Written task: Return every line in the records below that contains the word "myocardium".

Material to process:
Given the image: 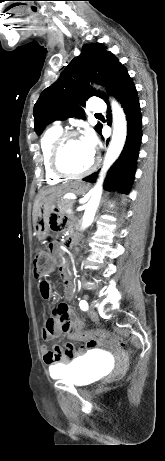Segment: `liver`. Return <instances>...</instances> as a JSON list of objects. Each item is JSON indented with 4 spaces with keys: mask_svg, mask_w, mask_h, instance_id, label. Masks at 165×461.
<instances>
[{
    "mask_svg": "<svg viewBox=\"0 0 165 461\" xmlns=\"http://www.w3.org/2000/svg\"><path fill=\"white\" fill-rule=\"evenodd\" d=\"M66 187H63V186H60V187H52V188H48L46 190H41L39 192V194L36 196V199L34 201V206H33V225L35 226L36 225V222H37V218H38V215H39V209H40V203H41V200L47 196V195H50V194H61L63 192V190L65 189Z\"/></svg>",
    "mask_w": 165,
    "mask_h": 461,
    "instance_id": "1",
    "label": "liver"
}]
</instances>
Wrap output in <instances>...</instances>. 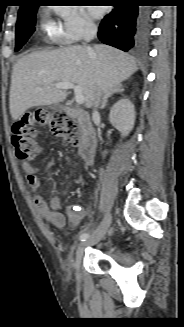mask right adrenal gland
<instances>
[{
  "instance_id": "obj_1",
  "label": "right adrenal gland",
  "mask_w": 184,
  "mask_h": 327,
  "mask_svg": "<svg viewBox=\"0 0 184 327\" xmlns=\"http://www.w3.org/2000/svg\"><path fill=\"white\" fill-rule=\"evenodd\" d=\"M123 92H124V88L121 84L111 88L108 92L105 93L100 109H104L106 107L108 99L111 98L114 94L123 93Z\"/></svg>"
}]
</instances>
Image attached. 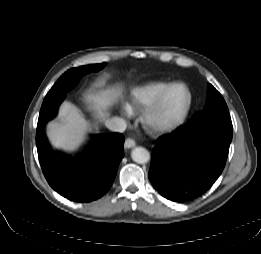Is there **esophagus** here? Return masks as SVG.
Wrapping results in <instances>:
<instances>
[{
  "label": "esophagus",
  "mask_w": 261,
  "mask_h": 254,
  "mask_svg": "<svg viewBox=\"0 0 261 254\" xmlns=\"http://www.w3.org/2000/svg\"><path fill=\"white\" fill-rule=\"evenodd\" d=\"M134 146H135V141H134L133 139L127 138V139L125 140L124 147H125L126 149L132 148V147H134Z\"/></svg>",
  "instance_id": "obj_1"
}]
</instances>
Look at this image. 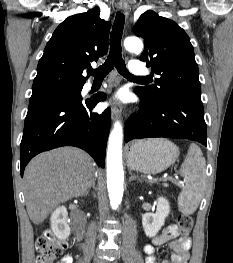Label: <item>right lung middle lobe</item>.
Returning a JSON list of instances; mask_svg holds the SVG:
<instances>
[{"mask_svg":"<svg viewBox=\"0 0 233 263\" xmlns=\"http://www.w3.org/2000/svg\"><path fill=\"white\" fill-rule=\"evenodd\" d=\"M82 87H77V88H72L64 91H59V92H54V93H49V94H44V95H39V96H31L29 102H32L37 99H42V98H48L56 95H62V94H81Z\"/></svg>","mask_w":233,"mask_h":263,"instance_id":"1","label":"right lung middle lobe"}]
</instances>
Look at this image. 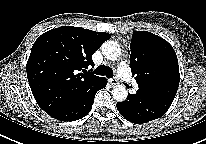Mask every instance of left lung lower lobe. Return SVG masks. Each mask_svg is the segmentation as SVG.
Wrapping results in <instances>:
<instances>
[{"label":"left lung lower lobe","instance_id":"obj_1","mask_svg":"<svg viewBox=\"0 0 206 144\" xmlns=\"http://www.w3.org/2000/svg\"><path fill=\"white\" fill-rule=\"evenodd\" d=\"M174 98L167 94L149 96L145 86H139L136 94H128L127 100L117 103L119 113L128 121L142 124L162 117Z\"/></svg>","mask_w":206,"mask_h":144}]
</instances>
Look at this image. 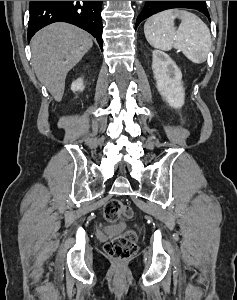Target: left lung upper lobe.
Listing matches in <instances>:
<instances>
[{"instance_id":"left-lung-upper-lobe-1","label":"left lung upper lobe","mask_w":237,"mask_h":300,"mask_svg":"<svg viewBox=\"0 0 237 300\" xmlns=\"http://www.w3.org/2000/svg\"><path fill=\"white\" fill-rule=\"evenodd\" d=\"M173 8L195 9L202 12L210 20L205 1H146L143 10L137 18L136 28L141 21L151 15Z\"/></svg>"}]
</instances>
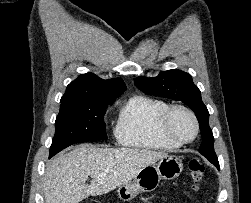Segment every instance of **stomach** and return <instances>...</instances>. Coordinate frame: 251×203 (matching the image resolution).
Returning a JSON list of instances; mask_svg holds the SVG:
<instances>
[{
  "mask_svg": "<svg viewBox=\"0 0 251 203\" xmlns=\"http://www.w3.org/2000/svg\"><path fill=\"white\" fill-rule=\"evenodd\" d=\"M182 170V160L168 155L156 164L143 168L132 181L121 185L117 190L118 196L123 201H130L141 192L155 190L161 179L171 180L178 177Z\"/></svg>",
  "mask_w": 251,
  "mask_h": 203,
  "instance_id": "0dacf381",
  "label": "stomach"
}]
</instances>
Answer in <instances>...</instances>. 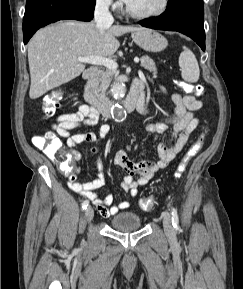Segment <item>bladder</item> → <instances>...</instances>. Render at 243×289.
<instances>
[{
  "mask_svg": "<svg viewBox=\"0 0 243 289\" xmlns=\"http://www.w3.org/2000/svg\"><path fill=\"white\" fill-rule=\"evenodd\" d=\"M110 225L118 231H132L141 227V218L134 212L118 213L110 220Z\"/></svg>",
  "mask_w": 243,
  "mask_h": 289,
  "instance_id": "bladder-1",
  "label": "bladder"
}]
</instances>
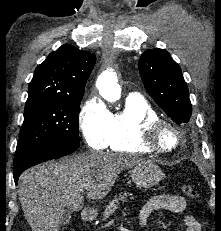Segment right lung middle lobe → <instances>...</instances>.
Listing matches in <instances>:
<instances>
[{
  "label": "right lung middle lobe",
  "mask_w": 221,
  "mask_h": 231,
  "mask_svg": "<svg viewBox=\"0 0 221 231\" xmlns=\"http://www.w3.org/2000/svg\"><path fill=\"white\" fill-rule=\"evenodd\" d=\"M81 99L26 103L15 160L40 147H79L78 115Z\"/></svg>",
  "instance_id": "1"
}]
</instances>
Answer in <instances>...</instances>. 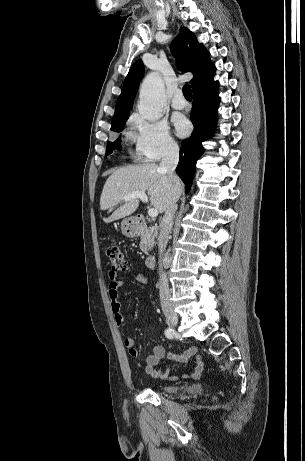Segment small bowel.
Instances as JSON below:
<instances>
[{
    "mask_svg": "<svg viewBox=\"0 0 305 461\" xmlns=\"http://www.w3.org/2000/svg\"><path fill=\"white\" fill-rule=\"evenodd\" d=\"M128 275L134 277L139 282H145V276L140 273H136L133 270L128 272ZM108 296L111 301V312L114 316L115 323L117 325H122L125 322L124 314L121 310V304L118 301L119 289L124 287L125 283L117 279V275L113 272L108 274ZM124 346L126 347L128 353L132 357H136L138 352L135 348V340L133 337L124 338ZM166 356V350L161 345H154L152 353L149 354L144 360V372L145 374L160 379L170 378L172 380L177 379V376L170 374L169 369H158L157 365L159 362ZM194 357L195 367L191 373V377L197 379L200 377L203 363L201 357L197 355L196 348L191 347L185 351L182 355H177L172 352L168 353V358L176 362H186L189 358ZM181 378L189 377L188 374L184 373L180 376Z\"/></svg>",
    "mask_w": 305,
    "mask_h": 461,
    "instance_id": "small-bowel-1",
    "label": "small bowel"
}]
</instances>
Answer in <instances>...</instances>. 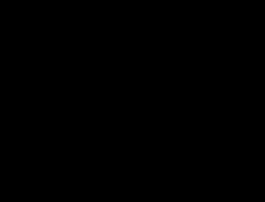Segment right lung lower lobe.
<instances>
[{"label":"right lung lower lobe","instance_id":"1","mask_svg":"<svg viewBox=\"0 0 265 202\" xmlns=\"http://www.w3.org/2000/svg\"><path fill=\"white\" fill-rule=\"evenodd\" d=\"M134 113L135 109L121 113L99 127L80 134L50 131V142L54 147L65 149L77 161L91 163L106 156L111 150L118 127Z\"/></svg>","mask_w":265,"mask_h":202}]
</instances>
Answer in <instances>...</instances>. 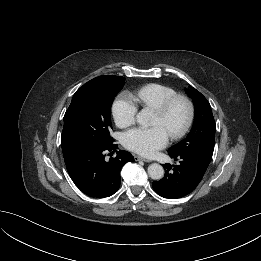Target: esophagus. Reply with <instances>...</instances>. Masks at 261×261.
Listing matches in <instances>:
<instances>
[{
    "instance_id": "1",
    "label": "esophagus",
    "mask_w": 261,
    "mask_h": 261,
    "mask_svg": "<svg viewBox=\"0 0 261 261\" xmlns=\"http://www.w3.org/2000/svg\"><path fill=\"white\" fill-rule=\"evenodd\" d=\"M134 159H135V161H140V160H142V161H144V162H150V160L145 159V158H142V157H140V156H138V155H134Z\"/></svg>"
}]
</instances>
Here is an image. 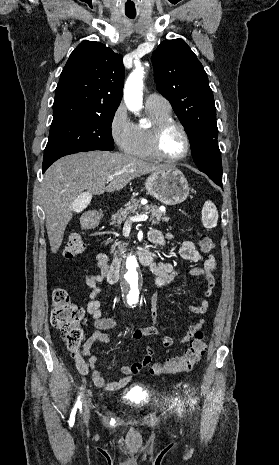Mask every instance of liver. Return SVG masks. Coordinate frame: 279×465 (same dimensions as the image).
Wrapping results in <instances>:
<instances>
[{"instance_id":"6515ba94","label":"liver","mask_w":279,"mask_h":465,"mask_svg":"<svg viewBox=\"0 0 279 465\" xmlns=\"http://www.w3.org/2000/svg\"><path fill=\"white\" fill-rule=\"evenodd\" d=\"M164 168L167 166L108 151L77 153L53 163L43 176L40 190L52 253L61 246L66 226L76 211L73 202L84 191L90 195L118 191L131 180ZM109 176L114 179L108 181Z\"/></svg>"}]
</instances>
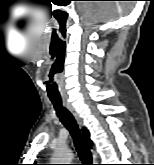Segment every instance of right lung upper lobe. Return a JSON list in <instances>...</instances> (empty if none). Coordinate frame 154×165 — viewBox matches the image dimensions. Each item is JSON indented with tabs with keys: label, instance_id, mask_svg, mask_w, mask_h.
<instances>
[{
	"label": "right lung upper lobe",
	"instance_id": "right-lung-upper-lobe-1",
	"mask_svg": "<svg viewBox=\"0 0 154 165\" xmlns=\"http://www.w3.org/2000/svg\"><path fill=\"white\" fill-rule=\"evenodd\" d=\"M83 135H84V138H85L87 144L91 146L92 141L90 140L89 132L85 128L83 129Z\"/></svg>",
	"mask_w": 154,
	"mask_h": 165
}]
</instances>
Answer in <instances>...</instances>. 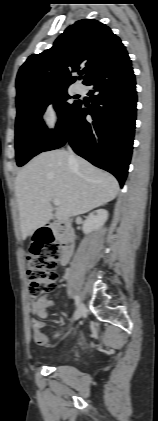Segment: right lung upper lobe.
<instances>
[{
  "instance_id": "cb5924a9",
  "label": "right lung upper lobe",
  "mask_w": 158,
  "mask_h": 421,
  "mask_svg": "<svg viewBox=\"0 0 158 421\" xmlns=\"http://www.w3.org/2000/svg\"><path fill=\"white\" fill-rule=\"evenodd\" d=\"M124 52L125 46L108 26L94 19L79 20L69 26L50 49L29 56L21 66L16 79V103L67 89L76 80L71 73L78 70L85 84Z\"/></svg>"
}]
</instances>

--

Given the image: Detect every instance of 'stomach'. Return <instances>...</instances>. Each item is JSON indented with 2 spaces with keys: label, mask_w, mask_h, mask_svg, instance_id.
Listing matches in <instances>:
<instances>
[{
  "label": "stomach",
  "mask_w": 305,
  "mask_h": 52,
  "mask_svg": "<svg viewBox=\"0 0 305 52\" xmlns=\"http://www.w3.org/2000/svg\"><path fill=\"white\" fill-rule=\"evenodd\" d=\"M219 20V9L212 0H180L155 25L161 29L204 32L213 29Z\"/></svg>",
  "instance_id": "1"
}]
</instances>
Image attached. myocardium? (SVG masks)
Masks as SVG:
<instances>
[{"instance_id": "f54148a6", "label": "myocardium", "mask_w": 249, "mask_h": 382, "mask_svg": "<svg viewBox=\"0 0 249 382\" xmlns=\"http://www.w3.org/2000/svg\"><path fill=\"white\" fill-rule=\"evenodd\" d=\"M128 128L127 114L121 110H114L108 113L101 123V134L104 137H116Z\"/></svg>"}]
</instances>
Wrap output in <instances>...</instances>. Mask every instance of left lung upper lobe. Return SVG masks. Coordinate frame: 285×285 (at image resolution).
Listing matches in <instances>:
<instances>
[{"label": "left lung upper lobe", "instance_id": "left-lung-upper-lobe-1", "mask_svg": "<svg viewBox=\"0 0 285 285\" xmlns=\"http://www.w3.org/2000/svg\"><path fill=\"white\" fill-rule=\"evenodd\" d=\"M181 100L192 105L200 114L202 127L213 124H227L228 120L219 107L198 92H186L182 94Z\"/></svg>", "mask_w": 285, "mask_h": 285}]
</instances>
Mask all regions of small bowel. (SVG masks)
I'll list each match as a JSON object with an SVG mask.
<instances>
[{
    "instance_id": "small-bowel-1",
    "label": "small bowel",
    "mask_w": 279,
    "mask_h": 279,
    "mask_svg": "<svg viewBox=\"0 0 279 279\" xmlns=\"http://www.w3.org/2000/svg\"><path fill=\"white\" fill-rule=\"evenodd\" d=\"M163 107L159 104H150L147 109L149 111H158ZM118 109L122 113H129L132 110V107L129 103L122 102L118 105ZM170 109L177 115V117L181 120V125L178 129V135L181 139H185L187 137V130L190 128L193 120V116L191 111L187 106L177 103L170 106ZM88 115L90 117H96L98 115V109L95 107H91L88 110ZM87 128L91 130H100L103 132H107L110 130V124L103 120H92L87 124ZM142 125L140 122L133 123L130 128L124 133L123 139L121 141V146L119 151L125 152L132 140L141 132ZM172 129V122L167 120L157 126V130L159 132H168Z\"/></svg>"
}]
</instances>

Result below:
Image attached. myocardium? (SVG masks)
[{"instance_id": "f54148a6", "label": "myocardium", "mask_w": 249, "mask_h": 382, "mask_svg": "<svg viewBox=\"0 0 249 382\" xmlns=\"http://www.w3.org/2000/svg\"><path fill=\"white\" fill-rule=\"evenodd\" d=\"M128 128L127 114L121 110H114L108 113L101 123V134L104 137H116Z\"/></svg>"}]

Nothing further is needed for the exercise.